Car Dealerships May Face Sales Challenges with Rising Car Prices
Other small business owners saw the USMCA in much the same way. Nate Masterson is the CEO of Maple Holistics. He sees both a few pluses and several minuses for small businesses looking forward.
“By 2020, 30% of people working on cars in between the countries must be earning $16 per hour. This probably means more manufacturing jobs coming to the United States and Canada,” he writes while adding there might be a headwind to consider in this part of the deal.
“As the cost of manufacturing a vehicle goes up, we can be sure to see this passed along to the consumer. What does this mean for the car market? Probably, people will be inclined to keep their rust bucket, making the car salesman’s job that much harder.”
U.S. Dairy Farmers will Benefit
Masterson also pointed out that American Dairy farmers won a victory as they gained more access to the Canadian markets. Under the new deal, a certain Canadian pricing class for domestic milk will be done away with and American dairy farmers get an extra 3.6% more accessibility to Canadian markets.

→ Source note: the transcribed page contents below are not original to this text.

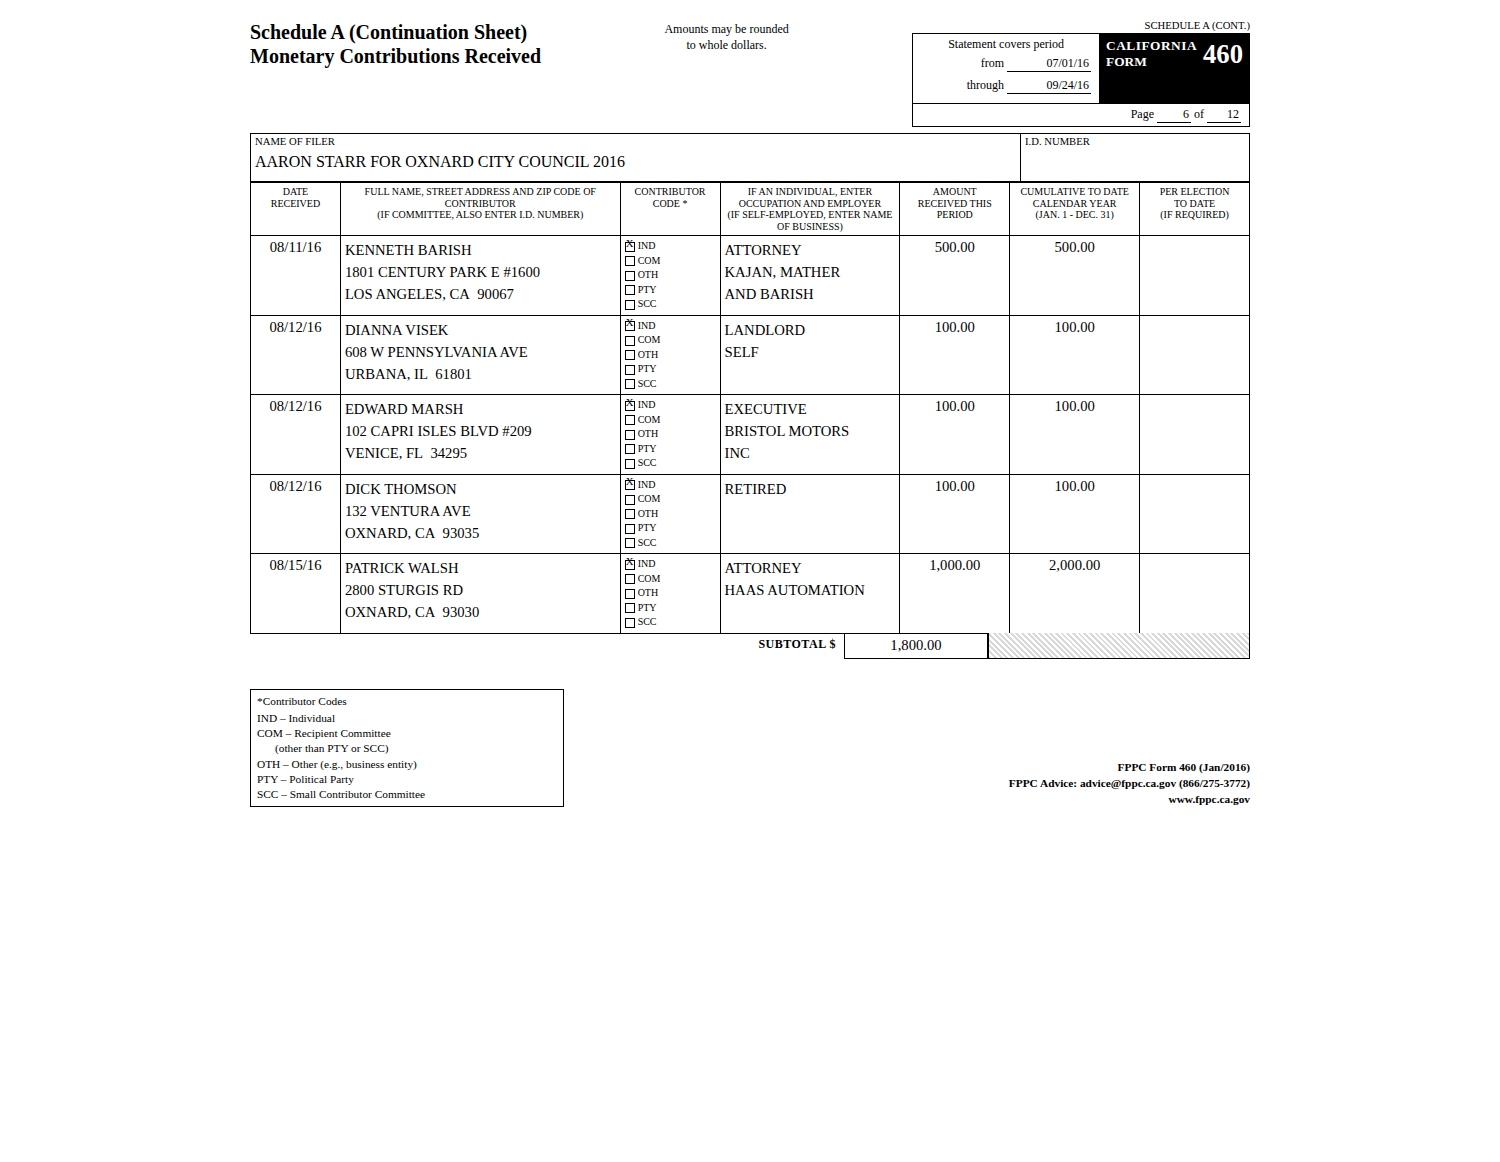Schedule A (Continuation Sheet)
Monetary Contributions Received
Amounts may be rounded
to whole dollars.
SCHEDULE A (CONT.)
Statement covers period
from 07/01/16
through 09/24/16
CALIFORNIA
FORM
460
Page 6 of 12
NAME OF FILER
I.D. NUMBER
AARON STARR FOR OXNARD CITY COUNCIL 2016
| DATE RECEIVED | FULL NAME, STREET ADDRESS AND ZIP CODE OF CONTRIBUTOR (IF COMMITTEE, ALSO ENTER I.D. NUMBER) | CONTRIBUTOR CODE * | IF AN INDIVIDUAL, ENTER OCCUPATION AND EMPLOYER (IF SELF-EMPLOYED, ENTER NAME OF BUSINESS) | AMOUNT RECEIVED THIS PERIOD | CUMULATIVE TO DATE CALENDAR YEAR (JAN. 1 - DEC. 31) | PER ELECTION TO DATE (IF REQUIRED) |
| --- | --- | --- | --- | --- | --- | --- |
| 08/11/16 | KENNETH BARISH 1801 CENTURY PARK E #1600 LOS ANGELES, CA 90067 | IND COM OTH PTY SCC | ATTORNEY KAJAN, MATHER AND BARISH | 500.00 | 500.00 | |
| 08/12/16 | DIANNA VISEK 608 W PENNSYLVANIA AVE URBANA, IL 61801 | IND COM OTH PTY SCC | LANDLORD SELF | 100.00 | 100.00 | |
| 08/12/16 | EDWARD MARSH 102 CAPRI ISLES BLVD #209 VENICE, FL 34295 | IND COM OTH PTY SCC | EXECUTIVE BRISTOL MOTORS INC | 100.00 | 100.00 | |
| 08/12/16 | DICK THOMSON 132 VENTURA AVE OXNARD, CA 93035 | IND COM OTH PTY SCC | RETIRED | 100.00 | 100.00 | |
| 08/15/16 | PATRICK WALSH 2800 STURGIS RD OXNARD, CA 93030 | IND COM OTH PTY SCC | ATTORNEY HAAS AUTOMATION | 1,000.00 | 2,000.00 | |
SUBTOTAL $
1,800.00
*Contributor Codes
IND – Individual
COM – Recipient Committee
(other than PTY or SCC)
OTH – Other (e.g., business entity)
PTY – Political Party
SCC – Small Contributor Committee
FPPC Form 460 (Jan/2016)
FPPC Advice: advice@fppc.ca.gov (866/275-3772)
www.fppc.ca.gov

Michelle Klieger, the president of Stratagerm Consulting, added some specifics.
“In the new agreement, Canada will provide new access for U.S. dairy products, including for fluid milk, cheese, cream, butter, skim milk and powder, and that nation will also eliminate its tariffs on whey and margarine.”
Klieger also notes Canada is a big market for American winemakers to the tune of $1.1 billion in sales last year.
As Will U.S. Winemakers
“USMCA helps winemakers and increases access for US wines by eliminating unfair grocery store practices in British Columbia that put U.S. wines at a disadvantage,” she writes.